> [EXERCISE TEXT]:
- Education: Ohio State University, Harvard University
- Known for: Insurance, risk management, Social Security policy
- Scientific career
- Fields: Economics
- Workplaces: Wharton School

= Kent Smetters =

American economist

Kent Smetters is an academic, entrepreneur, and former government official.

== Early years ==
Smetters was raised in Ohio. He received his bachelor's degrees in economics and computer science from the Ohio State University in 1990, and master's and PhD degrees in economics from Harvard University in 1992 and 1995 respectively.

== Career ==

=== Academics ===
Smetters is a professor of insurance and risk management at the University of Pennsylvania's Wharton School and the Joseph E. and Ruth E. Boettner Professor of Financial Gerontology. Financial gerontology is the study of aging and related financial and business impacts, applying the functionality of gerontology to the concepts of financial planning. Smetters has written on government debt and Social Security policy and has a strong interest in financial planning, analyzing relationships between the economic well-being of the elderly and their social, legal, psychological, physical, and environmental well-being. Smetters has also written about the need for insurance industry reform and supports the notion that the private sector should provide terrorism insurance or protection instead of government. He has held visiting appointments with the Department of Economics at Stanford University. Smetters has also published several papers and chapters with the National Bureau of Economic Research, where he continues to be a research associate in public economics and faculty research fellow for the Aging Program. Since 2000, he has been with the Michigan Retirement Research Center as a research associate.

> [ASSIGNMENT]: Rewrite the Kent Smetters biography from "- Education: Ohio" up to and including "and 1995 respectively.", putting "brought up" in place of "raised".

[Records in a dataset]
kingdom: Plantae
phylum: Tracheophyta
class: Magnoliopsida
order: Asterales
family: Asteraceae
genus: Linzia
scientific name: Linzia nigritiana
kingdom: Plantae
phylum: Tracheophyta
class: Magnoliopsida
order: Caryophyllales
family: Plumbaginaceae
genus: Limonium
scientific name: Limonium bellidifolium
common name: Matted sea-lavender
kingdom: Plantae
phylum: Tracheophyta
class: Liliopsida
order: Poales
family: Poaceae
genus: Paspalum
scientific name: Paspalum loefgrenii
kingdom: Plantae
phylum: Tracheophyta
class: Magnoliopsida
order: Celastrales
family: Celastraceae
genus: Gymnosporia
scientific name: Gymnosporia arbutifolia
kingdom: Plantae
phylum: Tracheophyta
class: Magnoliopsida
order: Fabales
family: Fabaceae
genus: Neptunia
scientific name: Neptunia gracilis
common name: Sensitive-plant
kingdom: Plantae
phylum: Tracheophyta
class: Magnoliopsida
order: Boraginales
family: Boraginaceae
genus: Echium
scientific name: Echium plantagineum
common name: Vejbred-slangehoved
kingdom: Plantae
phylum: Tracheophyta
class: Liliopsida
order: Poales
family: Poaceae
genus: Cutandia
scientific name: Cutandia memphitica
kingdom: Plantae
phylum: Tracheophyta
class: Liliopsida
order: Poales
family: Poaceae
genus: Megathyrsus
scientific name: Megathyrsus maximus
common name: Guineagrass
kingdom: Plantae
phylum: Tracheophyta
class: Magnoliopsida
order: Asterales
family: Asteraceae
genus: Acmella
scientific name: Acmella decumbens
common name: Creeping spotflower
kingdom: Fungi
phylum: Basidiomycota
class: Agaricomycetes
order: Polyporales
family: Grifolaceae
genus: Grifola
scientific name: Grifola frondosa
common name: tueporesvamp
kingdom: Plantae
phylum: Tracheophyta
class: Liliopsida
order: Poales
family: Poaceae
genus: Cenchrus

> [TASK OUTPUT]:
- Education: Ohio State University, Harvard University
- Known for: Insurance, risk management, Social Security policy
- Scientific career
- Fields: Economics
- Workplaces: Wharton School

= Kent Smetters =

American economist

Kent Smetters is an academic, entrepreneur, and former government official.

== Early years ==
Smetters was brought up in Ohio. He received his bachelor's degrees in economics and computer science from the Ohio State University in 1990, and master's and PhD degrees in economics from Harvard University in 1992 and 1995 respectively.